Ce petit garçon né prématurément, très malade les premiers mois de sa vie, aura maintenant bientôt sept ans. Il est d’une force incroyable, d’une grandeur et d’une grosseur assez phénoménales pour son âge et ses aptitudes aux différents apprentissages ne cessent jamais de nous impressionner. Certes, son parcours n’a pas été facile mais en dehors de deux ou trois otites et d’un peu d’asthme lorsqu’il était bébé, puis de quelques maladies bénignes lorsqu’il a commencé à fréquenter la garderie / l’école, sa santé est excellente.
Cet enfant, loin d’être né dans des conditions optimales, n’a pas été allaité. C’est aujourd’hui le plus grand et le plus fort de la fratrie.
Je n’ai que faire des différents sondages / études / statistiques qui tendent à prouver ceci ou cela. Voici ce que je pense: Oui allaiter son enfant est magnifique. Oui, c’est merveilleux de le faire Si on peut le faire. Oui le lait maternel contient d’excellents anticorps et de nombreuses propriétés pour le nourrisson. Oui nous avons le droit de le faire en public et non nous n’irons pas nous cacher dans des toilettes publics pour donner le sein si cela offense quelque quidam. A lui / elle de regarder ailleurs!
Mais non nous ne sommes pas obligées d’allaiter notre enfant si nous ne le souhaitons pas. Quelle(s) que soi(en)t notre / nos raison(s). Non nous ne sommes pas moins bonnes mamans si nous ne l’avons pas fait. Non nous n’avons pas non plus à nous en justifier.
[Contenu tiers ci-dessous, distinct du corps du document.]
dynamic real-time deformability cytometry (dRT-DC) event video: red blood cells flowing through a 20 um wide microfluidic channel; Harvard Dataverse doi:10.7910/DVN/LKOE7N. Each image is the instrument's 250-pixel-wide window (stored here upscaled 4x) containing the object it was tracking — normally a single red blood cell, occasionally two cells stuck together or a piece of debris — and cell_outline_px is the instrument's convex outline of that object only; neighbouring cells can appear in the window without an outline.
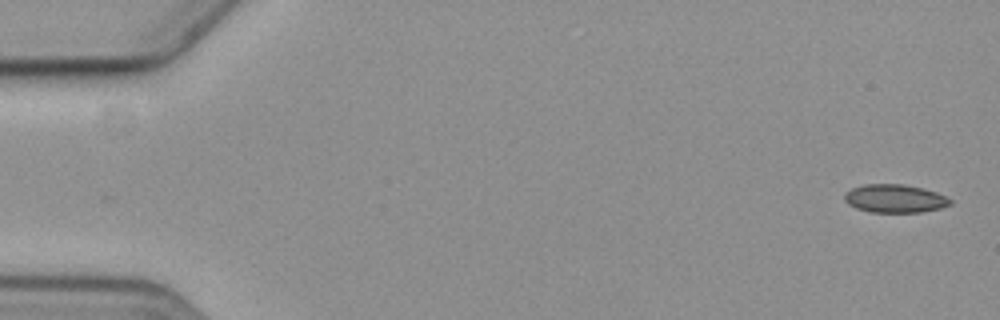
{"species": "common noctule bat (a hibernating species)", "species_latin": "Nyctalus noctula", "temperature_condition": "cold", "stored_images_in_passage": 10, "camera_frame_rate_fps": 3000, "um_per_image_px": 0.085, "animal": {"sex": "female", "body_mass_g": 19.3, "forearm_length_mm": 54.1}, "frame": {"image": 1, "passage_image": 1, "time_ms": 0.0, "image_size_px": [1000, 320], "cell_outline_px": [[952, 204], [940, 208], [920, 212], [872, 212], [856, 208], [848, 204], [844, 200], [844, 192], [852, 188], [864, 184], [904, 184], [924, 188], [936, 192], [952, 200]], "centroid_in_image_um": [76.04, 16.87], "position_along_channel_um": 9.0, "area_um2": 17.46}}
Et non nous ne sommes pas coupables de négligence si nous avons choisi le biberon .
Allaiter est un choix qui appartient au(x) parent(s) au même titre que le choix du prénom, de l’hôpital, du parrain / de la marraine, de la couleur de sa chambre ou de son école plus tard, et je trouve complètement irrationnel, voire très irritant, que ce choix devienne un débat de société.
Quoi de plus personnel que notre corps et ce que l’on décide d’en faire? Quoi de plus précieux que notre instinct et ce qu’il nous dicte de faire?
Quoi de plus pertinent que de vivre …et laisser vivre sans jugement!